Sometimes it's because veterans just don't know what's there or how to access programs that can help them find jobs, housing or go back to school.
"We have a lot of services here, but they're all spread out," said Jason Alves, VetCorps representative at Washington State University Tri-Cities.
Other times, it's because veterans are fiercely independent and don't want what they perceive as charity.
Never miss a local story.
"I deal primarily with younger veterans, and I have to tell them the (Veterans Administration) is not a handout," Alves said. "The services we're willing to offer are not handouts.
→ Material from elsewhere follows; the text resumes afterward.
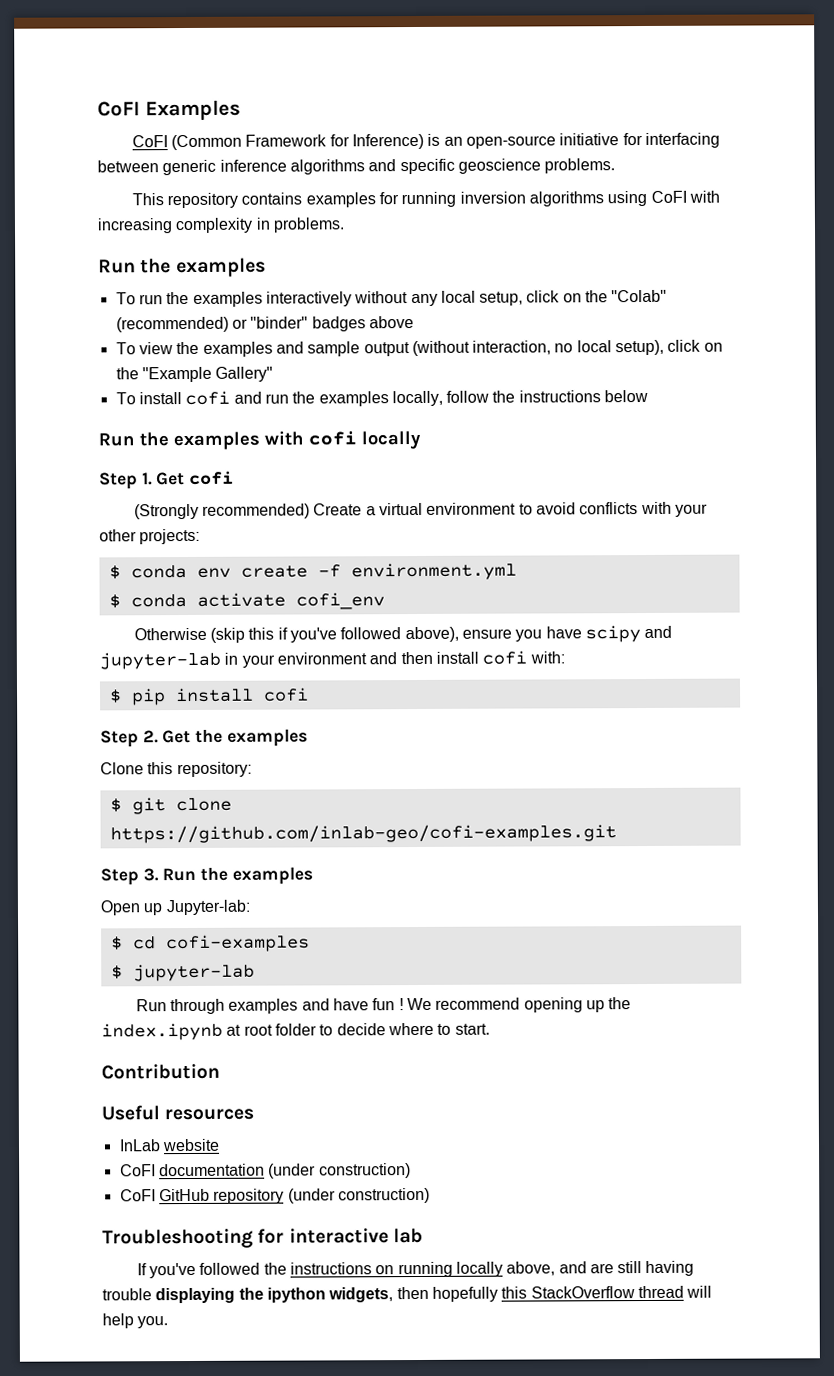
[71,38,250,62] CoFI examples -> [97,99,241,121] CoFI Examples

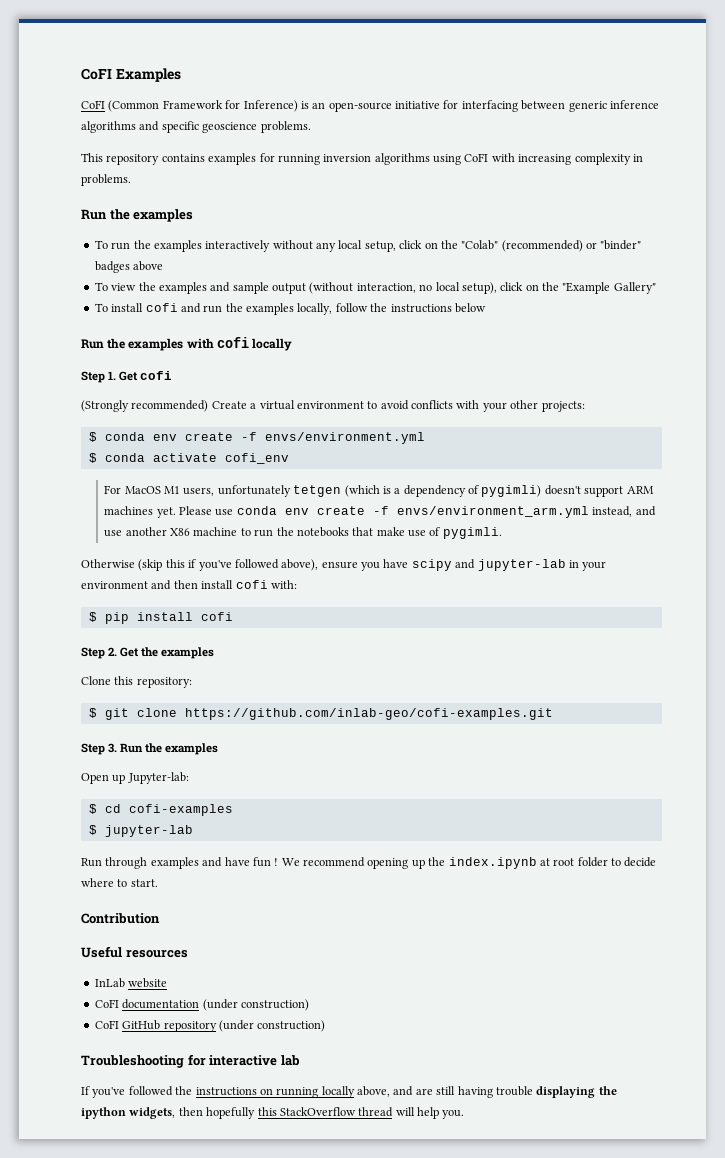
[350,562,517,581] environment.yml -> [264,432,425,444] envs/environment.yml
(385, 601) none -> [104,485,654,497] [104,506,656,518] [104,527,502,539] // For MacOS M1 users, unfortunately tetgen (which is a dependency of pygimli) doesn't support ARM machines yet. Please use conda env create -f envs/environment_arm.yml instead, and use another X86 machine to run the notebooks that make use of pygimli.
They are things they're entitled to because they have given service to their country."
So Alves and the staff at WorkSource Columbia Basin put their heads together to come up with a way to get veterans connected with the programs and services that help them re-establish their lives after being in combat overseas or to cope with the aftermath and disabilities of long-ago wars.
A "Stand Down" event at WorkSource on Wednesday brought together 39 different local and regional organizations to offer veterans information, medical and dental screenings, and support.
Alves estimated about 100 veterans attended the fair, but he wishes it were more.
Many of the volunteers at the fair were veterans themselves, like Nathan Phillips, a Vietnam veteran and treasurer of the local chapter of the Disabled American Veterans Club.
Phillips is disabled by the long-term effects of exposure to Agent Orange, and said before he joined the club he didn't know there was help out there for him.
Now he helps other disabled veterans navigate the paperwork and bureaucracy to get government benefits.
"Our effort is service -- service to that veteran in every way we can," Phillips said. "We help get the ball rolling."